::: STORED DATA :::

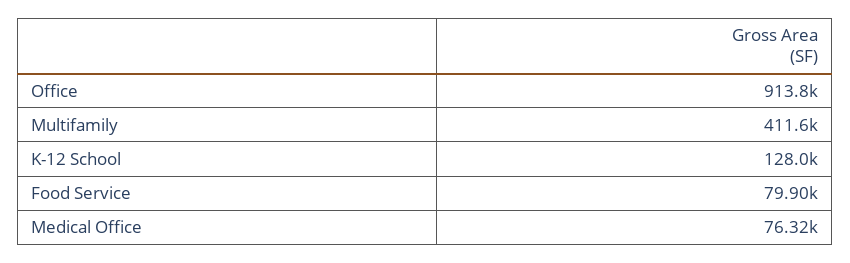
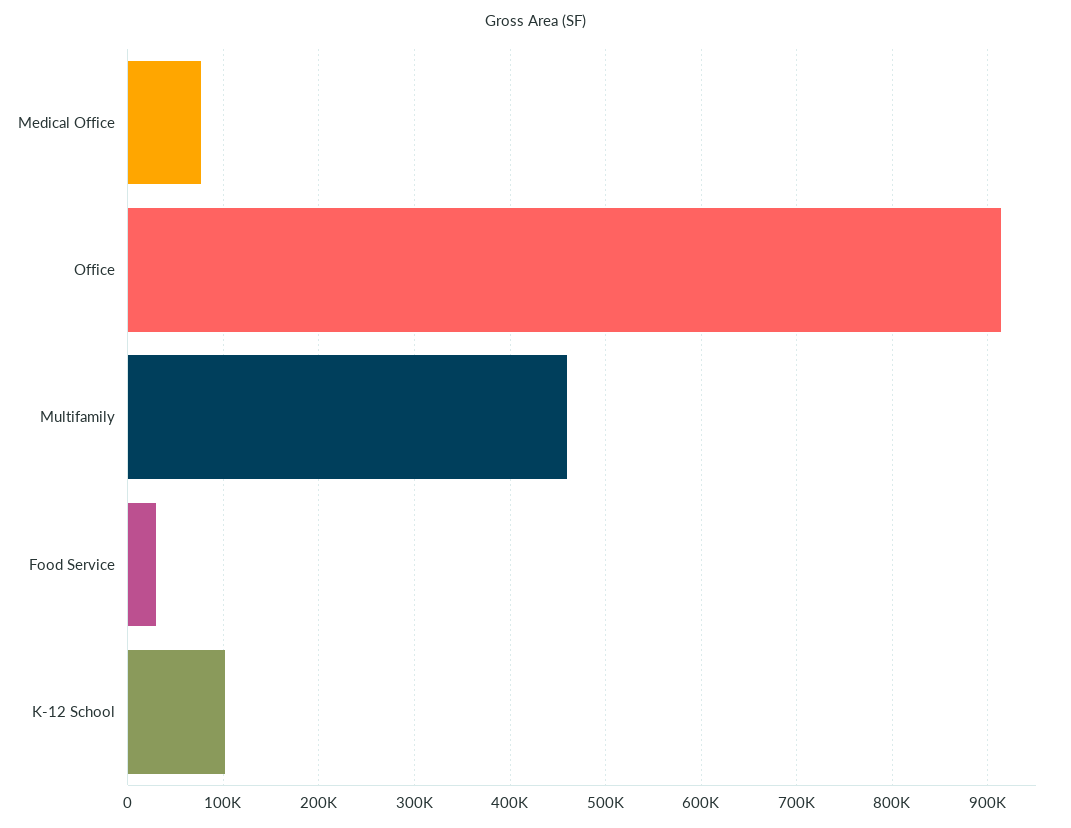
  {
    "Office": 913800,
-   "Multifamily": 411600,
+   "Multifamily": 460000,
-   "K-12 School": 128000,
+   "K-12 School": 100000,
-   "Food Service": 79900,
+   "Food Service": 30000,
    "Medical Office": 76320
  }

:::

▶ _JOB_: Bring together all lines in the records where the word "Food" is found.

▶ _PROBLEM SOLUTION_:
-   "Food Service": 79900,
+   "Food Service": 30000,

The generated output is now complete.